Anyone have any in depth info on these two new amps from Emotiva? At first glance they look very promising,...price, specs, etc.,....very tempting. I don't know a lot about amps, so maybe I'm wrong. Any expert opinions out there? My power hungry RBH speakers have been begging for more power ever since I got them.


----------



## SteveB (Oct 20, 2006)

I can't address those units but I did recently get an Emotiva LPA-1 and I'm totally satisfied. Build quality seems very good. Sound reproduction is excellent. Customer service seems to be very good. Check this for other owner's comments.
http://emotivalounge.proboards54.com/index.cgi


----------



## nova (Apr 30, 2006)

Just curious if anyone has any pre-release or grapevine info on these new units? Other than what's on the Emotiva home page.


----------



## CharlieU (Jan 26, 2007)

nova said:


> Anyone have any in depth info on these two new amps from Emotiva? At first glance they look very promising,...price, specs, etc.,....very tempting. I don't know a lot about amps, so maybe I'm wrong. Any expert opinions out there? My power hungry RBH speakers have been begging for more power ever since I got them.


I'm not an expert, but I do have the XPA-5.

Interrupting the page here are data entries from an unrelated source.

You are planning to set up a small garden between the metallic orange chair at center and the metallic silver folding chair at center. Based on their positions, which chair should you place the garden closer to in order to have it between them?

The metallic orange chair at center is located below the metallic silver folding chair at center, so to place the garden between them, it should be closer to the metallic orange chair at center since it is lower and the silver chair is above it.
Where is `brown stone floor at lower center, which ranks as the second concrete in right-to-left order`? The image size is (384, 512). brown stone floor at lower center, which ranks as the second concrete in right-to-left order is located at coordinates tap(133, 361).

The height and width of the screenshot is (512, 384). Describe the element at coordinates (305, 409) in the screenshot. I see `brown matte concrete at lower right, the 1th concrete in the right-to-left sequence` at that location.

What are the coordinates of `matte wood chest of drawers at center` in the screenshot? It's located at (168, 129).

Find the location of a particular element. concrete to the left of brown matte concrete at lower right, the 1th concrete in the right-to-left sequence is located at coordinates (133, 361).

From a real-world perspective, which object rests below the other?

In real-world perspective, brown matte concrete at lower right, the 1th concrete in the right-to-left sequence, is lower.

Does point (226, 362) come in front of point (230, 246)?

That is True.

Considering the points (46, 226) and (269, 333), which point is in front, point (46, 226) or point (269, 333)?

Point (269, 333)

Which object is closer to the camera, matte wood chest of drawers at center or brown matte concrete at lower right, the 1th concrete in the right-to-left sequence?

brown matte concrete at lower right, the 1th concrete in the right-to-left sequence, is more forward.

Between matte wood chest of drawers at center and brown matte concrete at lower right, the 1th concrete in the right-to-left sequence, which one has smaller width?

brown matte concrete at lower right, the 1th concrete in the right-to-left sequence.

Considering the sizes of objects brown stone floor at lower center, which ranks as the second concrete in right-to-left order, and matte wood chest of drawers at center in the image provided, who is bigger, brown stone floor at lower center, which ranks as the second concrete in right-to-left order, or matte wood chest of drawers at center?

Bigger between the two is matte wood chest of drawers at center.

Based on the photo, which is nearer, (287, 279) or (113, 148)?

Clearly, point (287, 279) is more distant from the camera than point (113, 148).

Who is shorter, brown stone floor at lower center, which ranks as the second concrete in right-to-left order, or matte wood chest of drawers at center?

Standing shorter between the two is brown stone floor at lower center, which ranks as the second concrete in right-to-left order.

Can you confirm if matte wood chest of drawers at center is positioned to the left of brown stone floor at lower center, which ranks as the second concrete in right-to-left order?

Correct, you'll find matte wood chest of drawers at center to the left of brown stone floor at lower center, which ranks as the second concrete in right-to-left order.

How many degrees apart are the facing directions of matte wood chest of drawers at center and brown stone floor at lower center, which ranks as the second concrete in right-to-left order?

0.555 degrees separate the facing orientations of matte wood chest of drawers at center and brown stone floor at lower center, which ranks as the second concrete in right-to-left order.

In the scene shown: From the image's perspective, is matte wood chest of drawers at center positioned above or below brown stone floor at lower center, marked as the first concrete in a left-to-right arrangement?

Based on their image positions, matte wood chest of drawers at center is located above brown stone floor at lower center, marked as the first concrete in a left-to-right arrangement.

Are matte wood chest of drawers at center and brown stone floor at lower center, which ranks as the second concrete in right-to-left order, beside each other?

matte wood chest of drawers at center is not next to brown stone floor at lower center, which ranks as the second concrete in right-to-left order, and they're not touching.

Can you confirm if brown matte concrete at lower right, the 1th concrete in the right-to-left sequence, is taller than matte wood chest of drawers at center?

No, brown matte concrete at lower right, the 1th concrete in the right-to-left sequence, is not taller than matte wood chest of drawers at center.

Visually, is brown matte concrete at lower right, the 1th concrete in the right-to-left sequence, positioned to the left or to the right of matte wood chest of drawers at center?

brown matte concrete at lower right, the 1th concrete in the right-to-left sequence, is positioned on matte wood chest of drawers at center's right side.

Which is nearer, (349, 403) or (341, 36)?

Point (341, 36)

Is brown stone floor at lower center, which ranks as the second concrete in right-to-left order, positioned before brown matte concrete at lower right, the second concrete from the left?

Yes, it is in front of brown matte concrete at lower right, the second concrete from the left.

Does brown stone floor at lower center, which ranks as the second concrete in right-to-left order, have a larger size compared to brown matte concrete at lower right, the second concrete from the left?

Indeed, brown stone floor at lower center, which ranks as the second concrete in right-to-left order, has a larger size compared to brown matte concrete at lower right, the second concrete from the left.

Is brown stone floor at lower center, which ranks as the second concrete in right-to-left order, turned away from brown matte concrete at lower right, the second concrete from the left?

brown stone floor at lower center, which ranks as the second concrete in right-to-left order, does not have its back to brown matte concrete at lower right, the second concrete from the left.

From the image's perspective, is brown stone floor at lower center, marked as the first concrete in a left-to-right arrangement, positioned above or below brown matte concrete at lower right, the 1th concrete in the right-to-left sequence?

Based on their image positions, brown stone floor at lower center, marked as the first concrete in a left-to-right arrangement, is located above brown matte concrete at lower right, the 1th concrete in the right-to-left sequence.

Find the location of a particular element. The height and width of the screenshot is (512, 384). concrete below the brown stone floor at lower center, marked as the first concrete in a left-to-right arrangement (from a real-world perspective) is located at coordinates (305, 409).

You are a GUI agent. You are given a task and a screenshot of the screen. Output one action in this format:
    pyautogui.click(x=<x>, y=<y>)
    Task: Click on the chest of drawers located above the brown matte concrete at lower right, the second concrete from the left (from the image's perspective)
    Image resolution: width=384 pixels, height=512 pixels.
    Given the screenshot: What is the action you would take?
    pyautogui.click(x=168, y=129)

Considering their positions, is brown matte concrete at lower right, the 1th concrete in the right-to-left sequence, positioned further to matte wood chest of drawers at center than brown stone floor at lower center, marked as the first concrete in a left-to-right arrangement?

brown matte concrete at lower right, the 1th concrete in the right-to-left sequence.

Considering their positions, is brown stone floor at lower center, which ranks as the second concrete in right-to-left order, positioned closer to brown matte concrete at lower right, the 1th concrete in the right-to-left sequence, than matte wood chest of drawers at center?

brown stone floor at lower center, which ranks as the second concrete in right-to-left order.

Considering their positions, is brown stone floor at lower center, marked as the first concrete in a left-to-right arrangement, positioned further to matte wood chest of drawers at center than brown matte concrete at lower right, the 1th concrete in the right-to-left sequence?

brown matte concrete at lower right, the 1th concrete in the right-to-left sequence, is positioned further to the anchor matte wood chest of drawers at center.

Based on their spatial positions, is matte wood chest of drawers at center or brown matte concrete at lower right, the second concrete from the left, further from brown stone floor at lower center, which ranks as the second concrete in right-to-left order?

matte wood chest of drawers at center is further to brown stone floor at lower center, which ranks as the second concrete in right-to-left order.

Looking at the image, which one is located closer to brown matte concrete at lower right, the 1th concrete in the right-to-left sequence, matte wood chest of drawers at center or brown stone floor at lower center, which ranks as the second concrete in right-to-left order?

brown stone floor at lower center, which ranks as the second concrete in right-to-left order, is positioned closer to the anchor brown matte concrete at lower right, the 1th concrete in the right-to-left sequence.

I was using a Denon AVR-987 to drive some PSB Image T55s, C60 and S50s. A SVS PC Ultra13 and a bunch of GIK bass traps and acoustic panels help shape the sound. Sources are an OPPO 980, PS3, Toshiba HD-A1 and a DirecTV HD DVR. Basically a mid-fi setup.

I have plans to go out later this year and audition new speakers so I've been "practicing" my listening for the past couple months. I even went out and purchased a couple of Chesky recordings as I read that they are recorded to very high standards.

I'm using the Denon as my Pre/Pro and for music, I take the SVS out of the system. Listening to the Chesky recordings with the XPA-5 was where I really heard a big difference in sound. The overused "I heard things that I never heard before" statement does apply here. I had to get up a few times just to confirm that the SVS hadn't kicked on since the bass was fantastic. The mids and highs just shined compared to just the Denon. The soundstage didn't seem wider, just more defined. It didn't move forwards or backwards compared to just the Denon. Now the bad news. The recordings that I listened to that were not recorded as well as the Chesky's sounded even worse. The dynamic compression really comes through.

For movies and TV, the difference between just the Denon and the Denon XPA-5 combo was smaller. The SVS is now in the equation and doing that must have really taken a load off the Denon amps. The one thing that did stand out was the dialog. It was much cleaner and clearer.

As I said before, I've been practicing to audition speakers, so throughout the time I had my RS meter sitting by my side to make sure that I wasn't hearing things because of a difference in levels. I keep my sound level averaging around 75db. (Much lower when watching TV) I have 30 days to eval this amp and I wasn't going to keep it if it really didn't make a difference in what I was hearing out of the Denon.

In short, if you are just using an AVR to drive your system, the XPA-5 will make a real difference in the sound you are hearing. I'm keeping mine.


----------



## nova (Apr 30, 2006)

Thanks for the info,... yup, running a Denon 3805 to drive my speakers.


----------